Appearance before the Senate Committee on Transportation and Communications (TRCM) on the Study on the regulatory and technical issues related to the deployment of connected and automated vehicles

March 28, 2017
Ottawa, Ontario

Opening Statement by Daniel Therrien
Privacy Commissioner of Canada

(Check against delivery)

---

Mister Chair, members of the Committee,

Thank you for inviting me here to discuss the privacy issues associated with connected and automated vehicles.

Context

Modern Cars are more than simply vehicles. They have become smartphones on wheels — mobile sensor networks, capable of gathering information about, and communicating with, their internal systems, other vehicles on the road, and local infrastructure. This information is not strictly about the car; it can be associated with the car’s driver and occupants, and used to expose patterns or make inferences about those people for a number of purposes not all related to safe transportation.

The benefits available to Canadians through the arrival of connected and autonomous cars may be significant. However, consumers’ trust in these technologies will only take hold when the appropriate balance is reached between information flow and privacy protection is struck.

In order to canvass the privacy issues associated with the Connected Car, my Office has funded two arms-length research projects on the topic through our Contributions Program — the British Columbia Freedom of Information and Privacy Association’s “The Connected Car — Who is in the driver’s seat” and the University of Ontario Institute of Technology’s “Paving the way for Intelligent Transport Systems (ITS): The Privacy Implications of Vehicular Infotainment Platforms”. The Committee may find these of interest as it pursues this study — my own comments today have been helpfully informed by both these reports.

Types of data

There are two primary streams of data in a Connected Car.

The first is “telematics” — the sensors which capture a broad expanse of information about vehicle systems. From this data, further information can be extrapolated about the vehicle’s driver, including how and where they drive.

The second stream comes from “infotainment systems.” As the name suggests, these are conduits for information related to navigation, traffic, weather, or entertainment, such as streaming audio.

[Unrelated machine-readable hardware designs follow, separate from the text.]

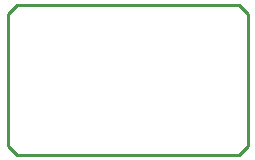
<source format=gko>
G04*
G04 #@! TF.GenerationSoftware,Altium Limited,Altium Designer,19.1.5 (86)*
G04*
G04 Layer_Color=16711935*
%FSLAX25Y25*%
%MOIN*%
G70*
G01*
G75*
%ADD23C,0.01000*%
D23*
X77000Y50000D02*
X80000Y47000D01*
X3000Y50000D02*
X77000D01*
X0Y47000D02*
X3000Y50000D01*
Y0D02*
X77000D01*
X80000Y3000D01*
Y47000D01*
X0Y3000D02*
Y47000D01*
Y3000D02*
X3000Y0D01*
M02*

</source>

These systems can be paired with a driver’s phone to enable hands-free communication, giving the system access to the user’s contact list, as well as incoming calls, text messages and emails.

Privacy challenges

The potentially highly revealing data generated by a Connected Car raises important privacy questions, including:

• In the face of the complex data flows involving many different players in the Connected Car ecosystem, we must ask ourselves who is ultimately accountable for what? More concretely, which company or public sector institution would the average driver contact when they have a privacy concern?
• When a person sells their car, or returns their rental, is there an easy mechanism to ensure that infotainment systems are thoroughly wiped such that no one has inappropriate access to information about them?
• More fundamentally, how are collections, uses and disclosures of information being communicated to individuals, so that they have a real choice in providing consent or not to services that are not essential to the functioning of the car?

On this last point, my Office is currently examining potential enhancements to the consent process, to address many of the challenges raised by the flow of large amounts of data through complex ecosystems, as can be seen in the connected car industry and more broadly in the Internet of Things.

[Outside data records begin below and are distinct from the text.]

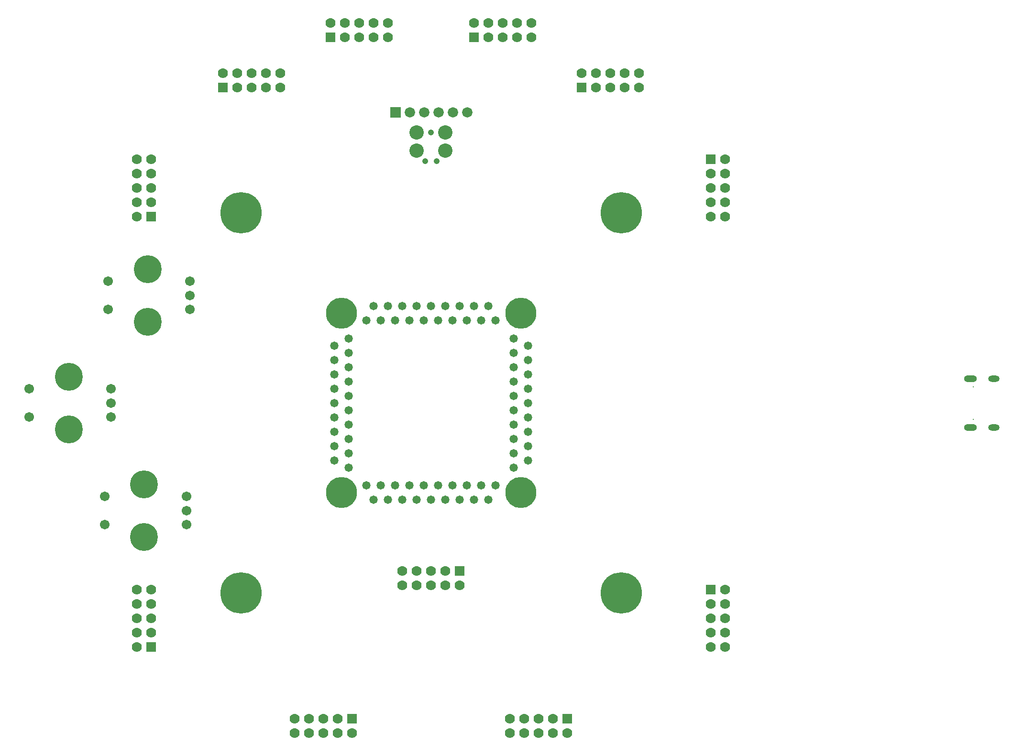
<source format=gbs>
G04*
G04 #@! TF.GenerationSoftware,Altium Limited,Altium Designer,23.0.1 (38)*
G04*
G04 Layer_Color=8150272*
%FSLAX25Y25*%
%MOIN*%
G70*
G04*
G04 #@! TF.SameCoordinates,A82DE2A9-68C3-4950-AE13-74F95629AD28*
G04*
G04*
G04 #@! TF.FilePolarity,Negative*
G04*
G01*
G75*
%ADD64C,0.21666*%
%ADD65C,0.05800*%
%ADD66O,0.09068X0.04737*%
%ADD67O,0.07887X0.04343*%
%ADD68C,0.00800*%
%ADD69C,0.28800*%
%ADD70C,0.03800*%
%ADD71C,0.07000*%
%ADD72R,0.07000X0.07000*%
%ADD73R,0.07000X0.07000*%
%ADD74C,0.10000*%
%ADD75C,0.04200*%
%ADD76C,0.07200*%
%ADD77R,0.07200X0.07200*%
%ADD78C,0.06706*%
%ADD79C,0.19461*%
D64*
X-62500Y62500D02*
D03*
X62500D02*
D03*
Y-62500D02*
D03*
X-62500D02*
D03*
D65*
X45000Y57500D02*
D03*
X-45000D02*
D03*
X-40000Y67500D02*
D03*
X-35000Y57500D02*
D03*
X-30000Y67500D02*
D03*
X-25000Y57500D02*
D03*
X-20000Y67500D02*
D03*
X-15000Y57500D02*
D03*
X-10000Y67500D02*
D03*
X-5000Y57500D02*
D03*
X0Y67500D02*
D03*
X5000Y57500D02*
D03*
X10000Y67500D02*
D03*
X15000Y57500D02*
D03*
X20000Y67500D02*
D03*
X25000Y57500D02*
D03*
X30000Y67500D02*
D03*
X35000Y57500D02*
D03*
X40000Y67500D02*
D03*
X57500Y45000D02*
D03*
X67500Y40000D02*
D03*
X57500Y35000D02*
D03*
X67500Y30000D02*
D03*
X57500Y25000D02*
D03*
X67500Y20000D02*
D03*
X57500Y15000D02*
D03*
X67500Y10000D02*
D03*
X57500Y5000D02*
D03*
X67500Y0D02*
D03*
X57500Y-5000D02*
D03*
X67500Y-10000D02*
D03*
X57500Y-15000D02*
D03*
X67500Y-20000D02*
D03*
X57500Y-25000D02*
D03*
X67500Y-30000D02*
D03*
X57500Y-35000D02*
D03*
X67500Y-40000D02*
D03*
X57500Y-45000D02*
D03*
X45000Y-57500D02*
D03*
X40000Y-67500D02*
D03*
X35000Y-57500D02*
D03*
X30000Y-67500D02*
D03*
X25000Y-57500D02*
D03*
X20000Y-67500D02*
D03*
X15000Y-57500D02*
D03*
X10000Y-67500D02*
D03*
X5000Y-57500D02*
D03*
X0Y-67500D02*
D03*
X-5000Y-57500D02*
D03*
X-10000Y-67500D02*
D03*
X-15000Y-57500D02*
D03*
X-20000Y-67500D02*
D03*
X-25000Y-57500D02*
D03*
X-30000Y-67500D02*
D03*
X-35000Y-57500D02*
D03*
X-40000Y-67500D02*
D03*
X-45000Y-57500D02*
D03*
X-57500Y-45000D02*
D03*
X-67500Y-40000D02*
D03*
X-57500Y-35000D02*
D03*
X-67500Y-30000D02*
D03*
X-57500Y-25000D02*
D03*
X-67500Y-20000D02*
D03*
X-57500Y-15000D02*
D03*
X-67500Y-10000D02*
D03*
X-57500Y-5000D02*
D03*
X-67500Y0D02*
D03*
X-57500Y5000D02*
D03*
X-67500Y10000D02*
D03*
X-57500Y15000D02*
D03*
X-67500Y20000D02*
D03*
X-57500Y25000D02*
D03*
X-67500Y30000D02*
D03*
X-57500Y35000D02*
D03*
X-67500Y40000D02*
D03*
X-57500Y45000D02*
D03*
D66*
X375807Y17008D02*
D03*
Y-17008D02*
D03*
D67*
X392264Y17008D02*
D03*
Y-17008D02*
D03*
D68*
X377776Y-11378D02*
D03*
Y11378D02*
D03*
D69*
X-132500Y132500D02*
D03*
Y-132500D02*
D03*
X132500D02*
D03*
Y132500D02*
D03*
D70*
X-121800D02*
D03*
X-143200D02*
D03*
X-142385Y128405D02*
D03*
X-122615Y136595D02*
D03*
X-140066Y124934D02*
D03*
X-124934Y140066D02*
D03*
X-136595Y122615D02*
D03*
X-128405Y142385D02*
D03*
X-132500Y121800D02*
D03*
Y143200D02*
D03*
X-128405Y122615D02*
D03*
X-136595Y142385D02*
D03*
X-124934Y124934D02*
D03*
X-140066Y140066D02*
D03*
X-122615Y128405D02*
D03*
X-142385Y136595D02*
D03*
X-121800Y-132500D02*
D03*
X-143200D02*
D03*
X-142385Y-136595D02*
D03*
X-122615Y-128405D02*
D03*
X-140066Y-140066D02*
D03*
X-124934Y-124934D02*
D03*
X-136595Y-142385D02*
D03*
X-128405Y-122615D02*
D03*
X-132500Y-143200D02*
D03*
Y-121800D02*
D03*
X-128405Y-142385D02*
D03*
X-136595Y-122615D02*
D03*
X-124934Y-140066D02*
D03*
X-140066Y-124934D02*
D03*
X-122615Y-136595D02*
D03*
X-142385Y-128405D02*
D03*
X143200Y-132500D02*
D03*
X121800D02*
D03*
X122615Y-136595D02*
D03*
X142385Y-128405D02*
D03*
X124934Y-140066D02*
D03*
X140066Y-124934D02*
D03*
X128405Y-142385D02*
D03*
X136595Y-122615D02*
D03*
X132500Y-143200D02*
D03*
Y-121800D02*
D03*
X136595Y-142385D02*
D03*
X128405Y-122615D02*
D03*
X140066Y-140066D02*
D03*
X124934Y-124934D02*
D03*
X142385Y-136595D02*
D03*
X122615Y-128405D02*
D03*
X143200Y132500D02*
D03*
X121800D02*
D03*
X122615Y128405D02*
D03*
X142385Y136595D02*
D03*
X124934Y124934D02*
D03*
X140066Y140066D02*
D03*
X128405Y122615D02*
D03*
X136595Y142385D02*
D03*
X132500Y121800D02*
D03*
Y143200D02*
D03*
X136595Y122615D02*
D03*
X128405Y142385D02*
D03*
X140066Y124934D02*
D03*
X124934Y140066D02*
D03*
X142385Y128405D02*
D03*
X122615Y136595D02*
D03*
D71*
X145000Y230000D02*
D03*
Y220000D02*
D03*
X135000Y230000D02*
D03*
Y220000D02*
D03*
X125000Y230000D02*
D03*
Y220000D02*
D03*
X115000Y230000D02*
D03*
Y220000D02*
D03*
X105000Y230000D02*
D03*
X205000Y170000D02*
D03*
X195000Y160000D02*
D03*
X205000D02*
D03*
X195000Y150000D02*
D03*
X205000D02*
D03*
X195000Y140000D02*
D03*
X205000D02*
D03*
X195000Y130000D02*
D03*
X205000D02*
D03*
X70000Y265000D02*
D03*
Y255000D02*
D03*
X60000Y265000D02*
D03*
Y255000D02*
D03*
X50000Y265000D02*
D03*
Y255000D02*
D03*
X40000Y265000D02*
D03*
Y255000D02*
D03*
X30000Y265000D02*
D03*
X-70000D02*
D03*
X-60000Y255000D02*
D03*
Y265000D02*
D03*
X-50000Y255000D02*
D03*
Y265000D02*
D03*
X-40000Y255000D02*
D03*
Y265000D02*
D03*
X-30000Y255000D02*
D03*
Y265000D02*
D03*
X-205000Y130000D02*
D03*
X-195000Y140000D02*
D03*
X-205000D02*
D03*
X-195000Y150000D02*
D03*
X-205000D02*
D03*
X-195000Y160000D02*
D03*
X-205000D02*
D03*
X-195000Y170000D02*
D03*
X-205000D02*
D03*
Y-130000D02*
D03*
X-195000D02*
D03*
X-205000Y-140000D02*
D03*
X-195000D02*
D03*
X-205000Y-150000D02*
D03*
X-195000D02*
D03*
X-205000Y-160000D02*
D03*
X-195000D02*
D03*
X-205000Y-170000D02*
D03*
X55000Y-230000D02*
D03*
Y-220000D02*
D03*
X65000Y-230000D02*
D03*
Y-220000D02*
D03*
X75000Y-230000D02*
D03*
Y-220000D02*
D03*
X85000Y-230000D02*
D03*
Y-220000D02*
D03*
X95000Y-230000D02*
D03*
X-55000D02*
D03*
X-65000Y-220000D02*
D03*
Y-230000D02*
D03*
X-75000Y-220000D02*
D03*
Y-230000D02*
D03*
X-85000Y-220000D02*
D03*
Y-230000D02*
D03*
X-95000Y-220000D02*
D03*
Y-230000D02*
D03*
X20000Y-127000D02*
D03*
X10000Y-117000D02*
D03*
Y-127000D02*
D03*
X0Y-117000D02*
D03*
Y-127000D02*
D03*
X-10000Y-117000D02*
D03*
Y-127000D02*
D03*
X-20000Y-117000D02*
D03*
Y-127000D02*
D03*
X-105000Y230000D02*
D03*
Y220000D02*
D03*
X-115000Y230000D02*
D03*
Y220000D02*
D03*
X-125000Y230000D02*
D03*
Y220000D02*
D03*
X-135000Y230000D02*
D03*
Y220000D02*
D03*
X-145000Y230000D02*
D03*
X205000Y-130000D02*
D03*
X195000Y-140000D02*
D03*
X205000D02*
D03*
X195000Y-150000D02*
D03*
X205000D02*
D03*
X195000Y-160000D02*
D03*
X205000D02*
D03*
X195000Y-170000D02*
D03*
X205000D02*
D03*
D72*
X105000Y220000D02*
D03*
X30000Y255000D02*
D03*
X-70000D02*
D03*
X95000Y-220000D02*
D03*
X-55000D02*
D03*
X20000Y-117000D02*
D03*
X-145000Y220000D02*
D03*
D73*
X195000Y170000D02*
D03*
X-195000Y130000D02*
D03*
Y-170000D02*
D03*
X195000Y-130000D02*
D03*
D74*
X-10000Y176000D02*
D03*
X10000D02*
D03*
Y188500D02*
D03*
X-10000D02*
D03*
D75*
X-4000Y168500D02*
D03*
X4000D02*
D03*
X0Y188500D02*
D03*
D76*
X25400Y202500D02*
D03*
X-4600D02*
D03*
X-14600D02*
D03*
X5400D02*
D03*
X15400D02*
D03*
D77*
X-24600D02*
D03*
D78*
X-170473Y-84842D02*
D03*
Y-75000D02*
D03*
Y-65158D02*
D03*
X-227559Y-84842D02*
D03*
Y-65158D02*
D03*
X-222972Y-9843D02*
D03*
Y0D02*
D03*
Y9843D02*
D03*
X-280059Y-9843D02*
D03*
Y9843D02*
D03*
X-167973Y65158D02*
D03*
Y75000D02*
D03*
Y84842D02*
D03*
X-225059Y65158D02*
D03*
Y84842D02*
D03*
D79*
X-200000Y-93307D02*
D03*
Y-56693D02*
D03*
X-252500Y-18307D02*
D03*
Y18307D02*
D03*
X-197500Y56693D02*
D03*
Y93307D02*
D03*
M02*

</source>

During our consent consultations, we heard that Canadians are greatly concerned about the lack of clarity and accessibility of privacy policies. They claimed that posting a legalistic privacy policy on a website is not an effective means of providing notice, although it appears to be the method chosen by automakers.

I agree with prior witnesses who spoke of the importance of Privacy by Design, whereby companies should consider privacy from the outset, and from a whole organization perspective, when they design new technologies such as the Connected Car.

But car makers do not have to go about this process alone; there is benefit to stakeholders coming together to set appropriate standards in order to bring certainty to both industry and consumers. Absent comprehensive legislation, automakers in the United States came together to develop and commit to a series of privacy principles similar to those found in PIPEDA. In Canada, my Office will soon be funding, through our Contributions Program, an arms-length project which aims to develop a Code of Practice for Connected Cars.

To the extent that they can ensure compliance with — or even surpassing of — manufacturers’ obligations under PIPEDA, efforts such as these should be encouraged.

Conclusion

Though there are challenges, the Connected Car and privacy protection are not inherently opposed. Done appropriately, Canadians will be more comfortable in adopting the benefits of connected and autonomous cars knowing that their privacy will be protected

Thank you for inviting me to appear before you today. I would be happy to answer any questions you may have.